Ebola by David Quammen

Author:David Quammen
Language: eng
Format: epub
ISBN: 9780393351569
Publisher: W. W. Norton & Company


12

THINK OF A BSL-4 laboratory—not necessarily AA-5 at USAMRIID but any among a handful around the world in which this virus is studied. Think of the proximity, the orderliness, and the certitude. Ebola virus is in these mice, replicating, flooding their bloodstreams. Ebola virus is in that tube, frozen solid. Ebola virus is in the Petri dish, forming plaques among human cells. Ebola virus is in the syringe; beware its needle. Now think of a forest in northeastern Gabon, just west of the upper Ivindo River. Ebola virus is everywhere and nowhere. Ebola virus is present but unaccounted for. Ebola virus is near, probably, but no one can tell you which insect or mammal or bird or plant is its secret repository. Ebola virus is not in your habitat. You are in its.

That’s how Mike Fay and I felt as we hiked through the Minkébé forest in July 2000. Six days after my helicopter fly-in we left the inselbergs area, trudging southwest on Fay’s compass line through a jungle of great trees, thorny vines interwoven into torturous thickets, small streams and ponds, low ridges between the stream drainages, mud-bordered swamps dense with thorny vegetation, fallen fruits as big as bocce balls, driver ants crossing our path, groups of monkeys overhead, forest elephants in abundance, leopards, almost no signs of human visitation, and roughly a trillion cheeping frogs. The reservoir host of Ebola virus was there too, presumably, but we couldn’t have recognized it as that if we’d looked it in the face. We could only take sensible precautions.

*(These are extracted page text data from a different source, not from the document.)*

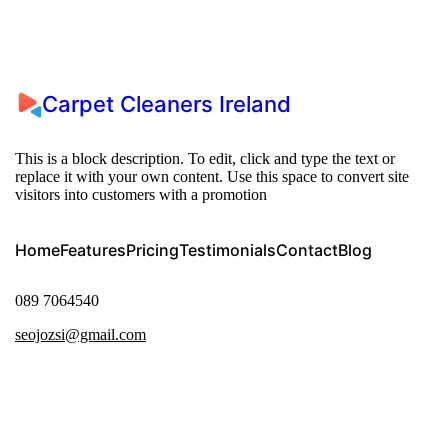
Carpet Cleaners Ireland
This is a block description. To edit, click and type the text or
replace it with your own content. Use this space to convert site
visitors into customers with a promotion
Home
Features
Pricing
Testimonials
Contact
Blog
089 7064540
seojozsi@gmail.com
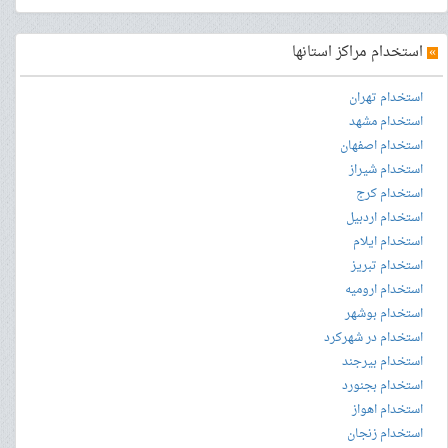
»
استخدام مراکز استانها
استخدام تهران
استخدام مشهد
استخدام اصفهان
استخدام شیراز
استخدام کرج
استخدام اردبیل
استخدام ایلام
استخدام تبریز
استخدام ارومیه
استخدام بوشهر
استخدام در شهرکرد
استخدام بیرجند
استخدام بجنورد
استخدام اهواز
استخدام زنجان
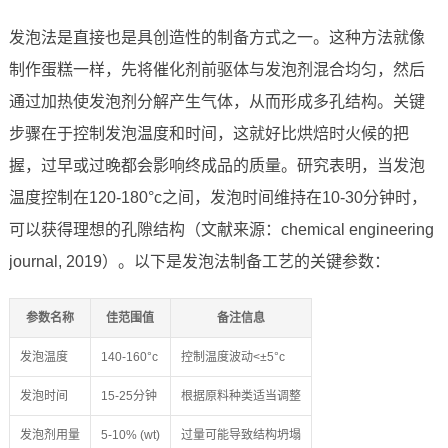
发泡法是直接也是具创造性的制备方式之一。这种方法就像
制作蛋糕一样，先将催化剂前驱体与发泡剂混合均匀，然后
通过加热使发泡剂分解产生气体，从而形成多孔结构。关键
步骤在于控制发泡温度和时间，这就好比烘焙时火候的把
握，过早或过晚都会影响终成品的质量。研究表明，当发泡
温度控制在120-180°c之间，发泡时间维持在10-30分钟时，
可以获得理想的孔隙结构（文献来源：chemical engineering
journal, 2019）。以下是发泡法制备工艺的关键参数：
参数名称
佳范围值
备注信息
发泡温度
140-160°c
控制温度波动<±5°c
发泡时间
15-25分钟
根据原料种类适当调整
发泡剂用量
5-10% (wt)
过量可能导致结构坍塌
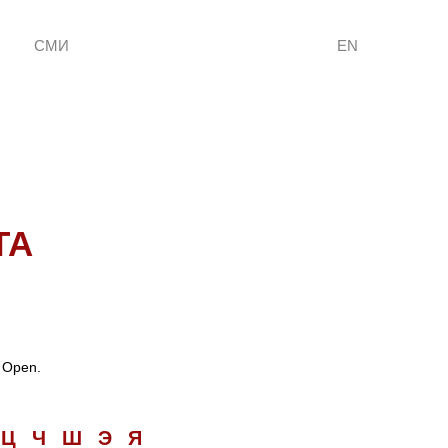
СМИ
EN
ТА
 Open.
Ц
Ч
Ш
Э
Я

On the eleventh day of walking, one of Fay’s forest crewmen spotted a crested mona monkey on the forest floor, a youngster, alive but near death, with blood dripping from its nostrils. Possibly it had missed its grip in a high tree and suffered a fatal fall. Or … maybe it was infected with something, such as Ebola, and came down to die. Under standing instructions from Fay, the crewman didn’t touch it. Fay’s crew of hardworking Bantus and Pygmies always hungered after wild meat for the evening pot, but he forbade hunting on conservation grounds—and during this stretch through Minkébé he had commanded his cook even more sternly: Do not feed us anything found dead on the ground. That night we ate another brownish stew, concocted from the usual freeze-dried meats and canned sauces, served over instant mashed potatoes. The dying monkey, I fervently hoped, had been left behind.

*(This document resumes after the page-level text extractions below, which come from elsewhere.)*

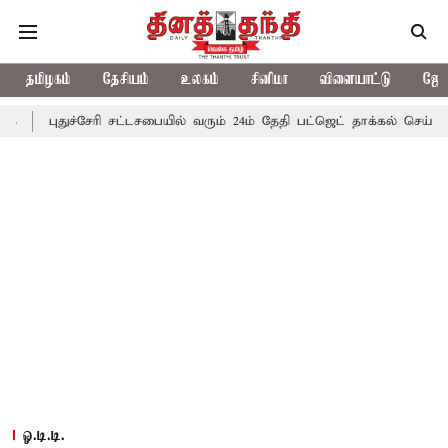
தமிழகம்
தேசியம்
உலகம்
சினிமா
விளையாட்டு
ஜோத
ச்சேரி சட்டசபையில் வரும் 24ம் தேதி பட்ஜெட் தாக்கல் செய்கிறார் முதல்-அ
ஓ.டி.டி.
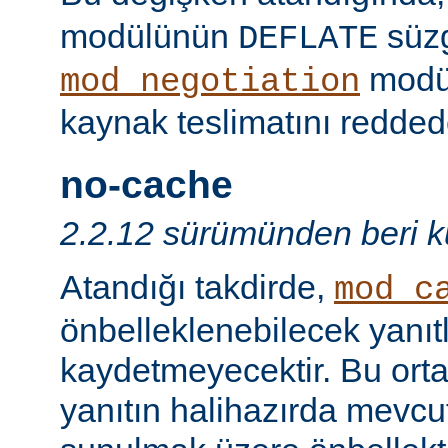
modülünün
süzg
DEFLATE
modü
mod_negotiation
kaynak teslimatını redded
no-cache
2.2.12 sürümünden beri ku
Atandığı takdirde,
mod_c
önbelleklenebilecek yanıtl
kaydetmeyecektir. Bu orta
yanıtın halihazırda mevcut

One night later, at the campfire after dinner, Fay helped me tease some direct testimony from Sophiano Etouck, the shier of the two survivors from Mayibout 2. I had heard the whole story—including the part about Sophiano’s personal losses—from the voluble Thony M’Both, but Sophiano himself, burly, diffident, had never spoken up. Now finally he did. The sentences were diced cruelly by his stutter, which sometimes brought him to what seemed an impassable halt; but Sophiano pushed on, and between blockages his words came quickly.

He had been traveling to one of the gold camps. Farther upriver.